2018 Care Coordination and Discharge Planning Summit
Successful Strategies for Improving Patient Flow, Discharge Planning & Care Transition
May 10-11, 2018 • Orlando, FL
** This Event Has Been Approved for 8.0 Physician CME, 8.0 Contact Hours for Nurses and 15 CE Contact Hours for Case Managers **
About the Conference
In the ever-changing environment of reduced payments, dwindling resources, and the complexities of patients’ medical and social needs, health systems are challenged to augment risk mitigation strategies to support patient throughput and decrease wait times and readmissions while improving clinical outcomes and reduce costs for all providers. Effective care coordination requires integrated strategies and collaboration among all providers involved with a patient’s care to ensure successful patient throughput, discharge planning and care transition. Providing timely access to appropriate care and optimizing hospital flow are critical to increasing value for patients, clinicians, and health care systems.

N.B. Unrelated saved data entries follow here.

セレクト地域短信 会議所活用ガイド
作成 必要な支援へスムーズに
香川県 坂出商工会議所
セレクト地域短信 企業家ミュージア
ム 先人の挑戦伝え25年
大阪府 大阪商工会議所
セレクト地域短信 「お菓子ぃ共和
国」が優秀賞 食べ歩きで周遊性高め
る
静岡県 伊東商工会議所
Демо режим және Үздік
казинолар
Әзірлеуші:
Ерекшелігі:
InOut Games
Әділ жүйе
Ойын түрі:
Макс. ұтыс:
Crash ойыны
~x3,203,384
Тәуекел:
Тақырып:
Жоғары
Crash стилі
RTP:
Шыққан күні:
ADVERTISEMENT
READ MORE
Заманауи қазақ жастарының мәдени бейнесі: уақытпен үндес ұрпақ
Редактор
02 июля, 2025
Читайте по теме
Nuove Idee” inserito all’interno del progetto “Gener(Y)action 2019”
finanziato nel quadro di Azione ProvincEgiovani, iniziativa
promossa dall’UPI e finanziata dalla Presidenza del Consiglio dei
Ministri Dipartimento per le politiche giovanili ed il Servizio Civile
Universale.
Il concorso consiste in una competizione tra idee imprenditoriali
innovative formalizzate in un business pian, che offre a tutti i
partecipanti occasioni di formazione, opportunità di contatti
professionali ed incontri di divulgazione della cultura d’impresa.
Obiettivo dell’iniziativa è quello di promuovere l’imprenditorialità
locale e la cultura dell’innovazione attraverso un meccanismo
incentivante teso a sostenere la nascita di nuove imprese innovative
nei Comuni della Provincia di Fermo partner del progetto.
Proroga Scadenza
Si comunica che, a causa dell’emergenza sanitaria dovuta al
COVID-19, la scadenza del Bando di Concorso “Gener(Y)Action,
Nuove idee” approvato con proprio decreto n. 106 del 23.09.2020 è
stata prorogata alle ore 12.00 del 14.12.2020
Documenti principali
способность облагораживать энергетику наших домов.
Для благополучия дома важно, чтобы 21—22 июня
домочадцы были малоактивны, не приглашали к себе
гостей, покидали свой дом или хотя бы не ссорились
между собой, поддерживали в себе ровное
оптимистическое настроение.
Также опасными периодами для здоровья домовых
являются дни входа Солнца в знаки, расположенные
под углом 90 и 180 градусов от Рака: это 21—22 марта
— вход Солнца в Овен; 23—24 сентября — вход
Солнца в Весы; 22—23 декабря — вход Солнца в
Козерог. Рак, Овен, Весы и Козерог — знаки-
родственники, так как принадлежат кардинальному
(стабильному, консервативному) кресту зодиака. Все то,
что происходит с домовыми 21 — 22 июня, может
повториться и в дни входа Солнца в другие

Medicare penalties for patients readmitted within 30 days of discharge continue to cost hospitals millions of dollars annually. The prevention of avoidable readmissions has become a priority for patient safety and improved quality of life. Implementation of effective and coordinated discharge planning and post-acute care outreach programs can improve patient care and prevent costly hospital readmissions.
The 2018 Care Coordination and Discharge Planning Summit convenes industry experts to discuss best practices to improve care coordination, patient flow, and discharge planning processes across the care continuum. Attendees will be provided with the latest evidence and practice tools to improve collaboration among primary care, acute care services and post-acute care providers.
By attending the 2018 Care Coordination and Discharge Planning Summit, you will:
- Implement strategies to reduce Medicare penalties for preventable readmissions
- Drive collaboration among all care providers to enhance care coordination
- Incorporate key initiatives to improve patient throughput and enhance patient outcomes
- Receive regulatory updates for CMS’ Conditions of Participation for Discharge Planning
- Improve outcomes and reduce costs through more effective care transition strategies and post-acute care integration
- Leverage data, technology and planning tools to improve patient flow and discharge coordination
- Leverage data and technology to improve patient flow and discharge planning decision making
- Incorporate telehealth and best practices for mental health patients to reduce emergency room utilization and enhance patient experiences
- Network with other leading healthcare professionals
This activity has been planned and implemented in accordance with the accreditation requirements and policies of the Accreditation Council for Continuing Medical education through the joint providership of the American Board of Quality Assurance and Utilization Review Physicians, Inc. (ABQAURP) and the Executive Business Intelligence Forum (EBI). ABQAURP is accredited by the ACCME to provide continuing medical education for physicians.
The American Board of Quality Assurance and Utilization Review Physicians, Inc. designates this live activity for a maximum of 8.0 AMA PRA Category 1 Credits™. Physicians should only claim credit commensurate with the extent of their participation in the activity.
ABQAURP is an approved provider of continuing education for nurses. This activity is designated for 8.0 contact hours through the Florida Board of Nursing, Provider # 50-94.
CCMC Approval Statement for certificate of completion:
This program has been pre-approved by The Commission for Case Manager Certification to provide continuing education credit to CCM® board certified case managers. The course is approved for 15 CE contact hour(s). Activity Code: C00031026 Approval Number: 180000704 To claim these CEs, log into your CCMC Dashboard at www.ccmcertification.org.